My daughter asked to go to the neighborhood pool. I consented, and instead of grabbing a book, I put on a swimsuit. Something I have not done all summer. The water is cold and I am faced with gratitude. Swimming used to be cumbersome. The goggles used to trigger me. The water against my face was a risk. Holding my breath hurt. The bubbles bursting could shock me. But today I feel nothing but quiet. At the gym I used to focus on the lines at the bottom of the pool, but my neighborhood one is just white with the occasional crack. It is smaller than the gym but long enough for me to get in a workout. For me to struggle for air and my arms to ache with the next stroke. I quietly count my laps. Turn my head to breathe. It has been so long since I have paid attention to my breathing. There is no podcast playing in my ears. There is nothing for me to focus on except my breath. All I hear is my air escaping to the surface and my arms breaking the water. I grow tired faster than I would like, but also calm.
Just after pushing myself about a lap too far.
I hear it. A voice I had forgotten and am slow to recognize.
“There you are”, it says.
There. You. Are.
It is my own voice. That I had covered with other people’s words. With constant books and headphones. But there is only me in the water.
And it comes back to me with each stroke.
I go back to the pool the next day.
Hoping to find it again.
—-
Recently
In addition to my blog I’ve been sharing work regularly at The Grit and Grace Project. A few months ago an editor reached out and invited me to their regular writers’ meetings. They’ve given me opportunities to share my words. I’ve mostly shared updated and edited versions of old essays. Today I got an email from one of the staff members asking f I’d be willing to record some of my essays for audio, a podcast compilation of articles they want to release later this summer. They’d asked collectively before. I do love a microphone (as long as I don’t have to sing), but the idea of editing and recording seemed a little overwhelming. Until today when the ask was more specific, when she reached out individually and said they really wanted my voice.
Not just my written words but my out loud ones too. I borrowed a fancy microphone and decided to record a few pieces. I read the first essay which I wrote several years ago. I knock it out quickly and confidently. Then I proceed to read the second one they requested, one they haven’t even printed yet. This one is new, the story still unfolding.
I’ve written all the words. I’ve edited them. I’ve shared them.
But when I start to read them out loud I struggle to finish. This story is one I’m still telling is hard to read. My voice breaks. I’ve silently read these words at least a half dozen times, but there is something different about saying them outloud. I’m confronted with the heaviness of a load I keep pretending is lighter.
I often write to untangle my thoughts so I can be done with them and move on. Writing them is about getting them out.
Saying them outloud is the opposite. Speaking them is taking them in.
A gentle reminder, like in the pool. There. You. Are.
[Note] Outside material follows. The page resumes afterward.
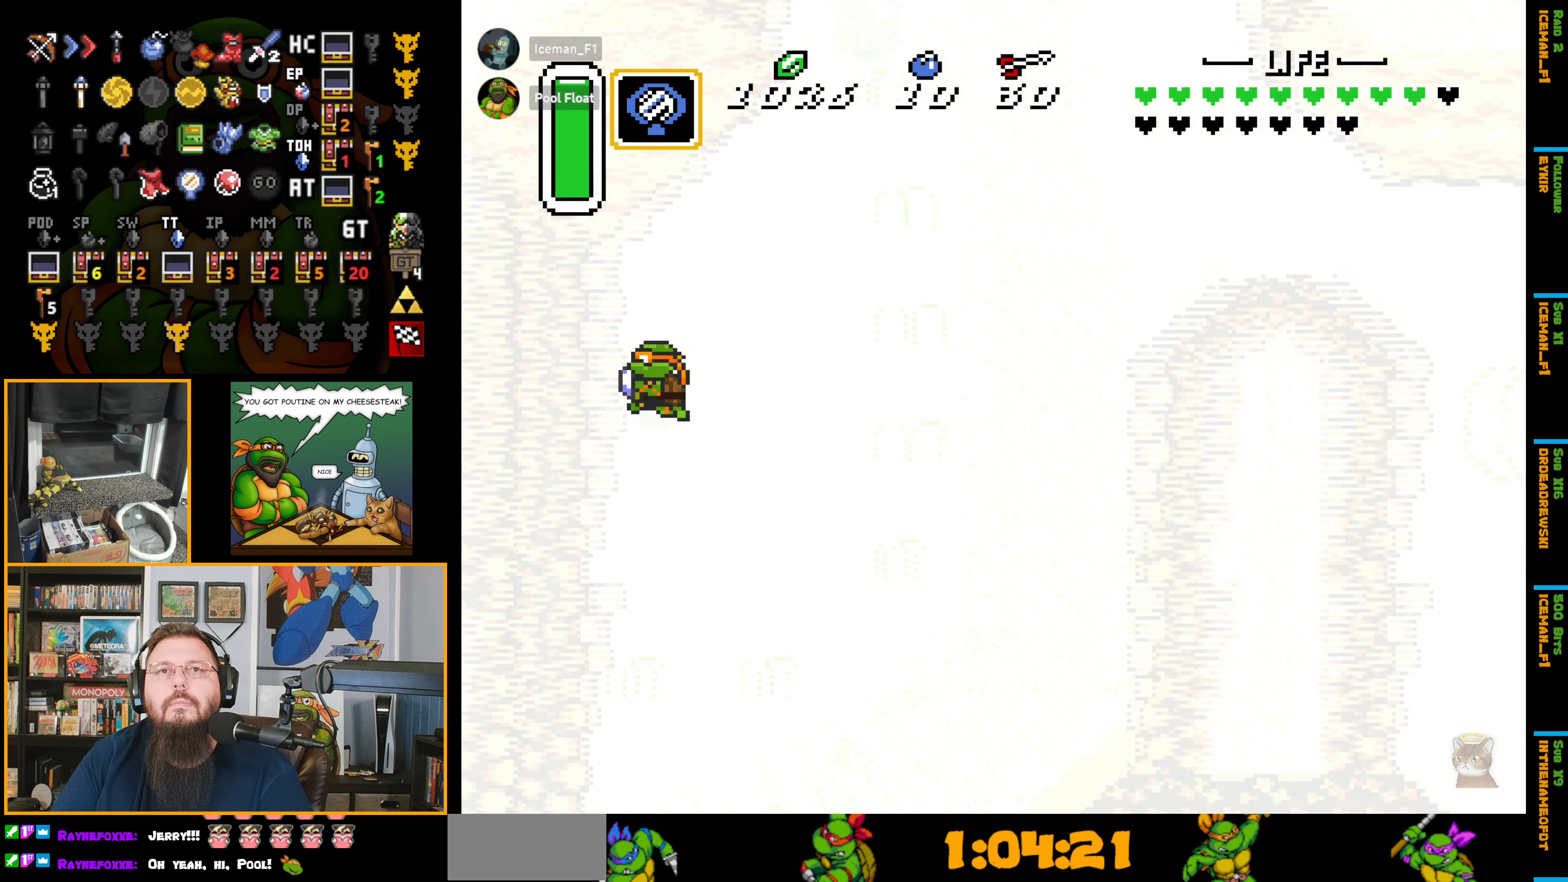
{"buttons": [], "events": []}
My written words are often kinder and more generous than my internal voice. My writing is the best of me. I often feel like my struggles and stories are things to get past. To push through, to learn from, to be done with. Recording my own words has forced me to listen to this version of myself that I hope to be. It is less about pushing past and more about sitting in. I’ve always wanted my words to connect. I’ve wanted them to have impact.
I just never realized that who I was impacting and connecting with could also be me.
Words have power. Mine and Yours. Written down or spoken out loud.
I really want poeple to read my words, but maybe what I really want is for people to find their own voice. Find a quiet place. Find a microphone. What do you have to say??